[Data entries]

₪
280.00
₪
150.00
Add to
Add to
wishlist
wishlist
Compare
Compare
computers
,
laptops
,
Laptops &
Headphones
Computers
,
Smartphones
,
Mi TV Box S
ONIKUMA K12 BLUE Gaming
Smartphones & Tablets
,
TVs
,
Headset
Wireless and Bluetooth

DIRECTIONS FOR THIS TASK –
Each line above is to be restated exactly.

ANSWER FOR THIS EXERCISE –
₪
280.00
₪
150.00
Add to
Add to
wishlist
wishlist
Compare
Compare
computers
,
laptops
,
Laptops &
Headphones
Computers
,
Smartphones
,
Mi TV Box S
ONIKUMA K12 BLUE Gaming
Smartphones & Tablets
,
TVs
,
Headset
Wireless and Bluetooth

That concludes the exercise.